On their own, the Scorpion gang nearly gets killed twice. It seems weird, but it’s almost as if the writers have realized that leaning on the tension in these kinds of scenes doesn’t work for the series nearly as well as leaning on the humor of the juxtaposition of the brainy kids being forced into situations where they have to get at least somewhat physical. It would be quite the shocking twist at this point if one of these occasions ended up with Sylvester, or Happy for example, eating lead, but I don’t think the Scorpion writers are that cruel. So instead, we can enjoy Toby doing his bizarre interpretation of an FBI agent, because the Russians, being raised on American action movies from the 80s, buy completely into the idea of the “crazy unpredictable cop with a suicidal streak.”
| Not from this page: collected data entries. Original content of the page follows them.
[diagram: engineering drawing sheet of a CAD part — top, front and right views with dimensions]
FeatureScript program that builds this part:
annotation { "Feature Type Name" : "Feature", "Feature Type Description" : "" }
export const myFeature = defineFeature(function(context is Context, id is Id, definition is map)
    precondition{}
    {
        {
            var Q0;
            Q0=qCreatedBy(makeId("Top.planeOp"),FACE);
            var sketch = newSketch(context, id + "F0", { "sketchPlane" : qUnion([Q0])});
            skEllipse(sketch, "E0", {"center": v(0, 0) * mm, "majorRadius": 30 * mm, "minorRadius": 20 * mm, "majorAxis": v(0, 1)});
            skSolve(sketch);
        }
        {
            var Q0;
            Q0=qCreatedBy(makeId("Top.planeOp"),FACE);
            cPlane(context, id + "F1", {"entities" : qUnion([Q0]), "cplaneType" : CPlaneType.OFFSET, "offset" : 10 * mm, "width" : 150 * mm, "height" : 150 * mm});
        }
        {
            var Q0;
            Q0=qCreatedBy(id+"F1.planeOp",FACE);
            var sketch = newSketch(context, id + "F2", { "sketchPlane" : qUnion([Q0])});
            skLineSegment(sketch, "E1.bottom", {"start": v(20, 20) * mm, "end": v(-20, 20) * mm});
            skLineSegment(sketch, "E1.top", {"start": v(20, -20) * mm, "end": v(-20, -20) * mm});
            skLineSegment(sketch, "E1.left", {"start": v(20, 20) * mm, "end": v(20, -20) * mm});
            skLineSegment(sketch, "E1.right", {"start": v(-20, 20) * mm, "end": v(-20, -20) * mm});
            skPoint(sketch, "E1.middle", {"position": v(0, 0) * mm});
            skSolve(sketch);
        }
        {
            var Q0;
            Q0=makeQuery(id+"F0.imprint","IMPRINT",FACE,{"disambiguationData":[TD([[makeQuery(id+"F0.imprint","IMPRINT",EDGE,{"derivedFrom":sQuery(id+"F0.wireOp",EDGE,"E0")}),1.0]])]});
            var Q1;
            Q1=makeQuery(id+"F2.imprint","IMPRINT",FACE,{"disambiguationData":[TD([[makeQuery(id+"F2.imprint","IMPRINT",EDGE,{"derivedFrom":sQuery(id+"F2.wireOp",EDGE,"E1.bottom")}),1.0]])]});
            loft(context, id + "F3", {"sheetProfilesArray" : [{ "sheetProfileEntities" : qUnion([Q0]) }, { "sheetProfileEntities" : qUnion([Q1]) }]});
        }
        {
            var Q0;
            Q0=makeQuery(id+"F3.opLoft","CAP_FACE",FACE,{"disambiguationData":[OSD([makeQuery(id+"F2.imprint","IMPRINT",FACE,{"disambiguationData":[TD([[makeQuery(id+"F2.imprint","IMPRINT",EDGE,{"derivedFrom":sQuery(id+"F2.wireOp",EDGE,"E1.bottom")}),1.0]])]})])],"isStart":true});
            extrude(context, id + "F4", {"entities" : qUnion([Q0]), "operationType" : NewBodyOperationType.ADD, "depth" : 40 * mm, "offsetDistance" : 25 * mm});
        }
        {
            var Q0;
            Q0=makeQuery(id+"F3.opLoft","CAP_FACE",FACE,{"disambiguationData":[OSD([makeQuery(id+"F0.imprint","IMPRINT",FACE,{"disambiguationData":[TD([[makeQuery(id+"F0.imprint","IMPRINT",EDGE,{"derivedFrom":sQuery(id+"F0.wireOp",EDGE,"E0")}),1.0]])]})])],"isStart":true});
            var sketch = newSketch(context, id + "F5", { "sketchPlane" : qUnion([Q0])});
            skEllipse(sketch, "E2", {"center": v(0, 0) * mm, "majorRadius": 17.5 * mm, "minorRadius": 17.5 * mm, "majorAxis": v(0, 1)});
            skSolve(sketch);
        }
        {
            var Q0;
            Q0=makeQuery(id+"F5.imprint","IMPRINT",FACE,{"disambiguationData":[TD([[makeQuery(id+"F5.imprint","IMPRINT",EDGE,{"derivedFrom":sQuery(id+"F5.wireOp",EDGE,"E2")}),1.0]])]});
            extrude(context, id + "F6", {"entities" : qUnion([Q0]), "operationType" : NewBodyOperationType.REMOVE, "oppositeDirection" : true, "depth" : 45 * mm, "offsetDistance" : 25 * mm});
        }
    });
As the week wraps, we see Paige decided to let Ralph meet his dad after some unexpected input from Happy on the subject. We don’t yet know what comes from the meeting between Drew and his son, but obviously Drew won’t be around long because we know who Ralph’s “real” dad is, and it’s not the former almost professional athlete. Of course, Drew isn’t very developed either, and all we know right now is that he might not be a dog person. Although Team Scorpion got a hard lesson in not all geniuses are trustworthy, Walter knows that the real enemy is the normals, and some normals are now more suspicious than others.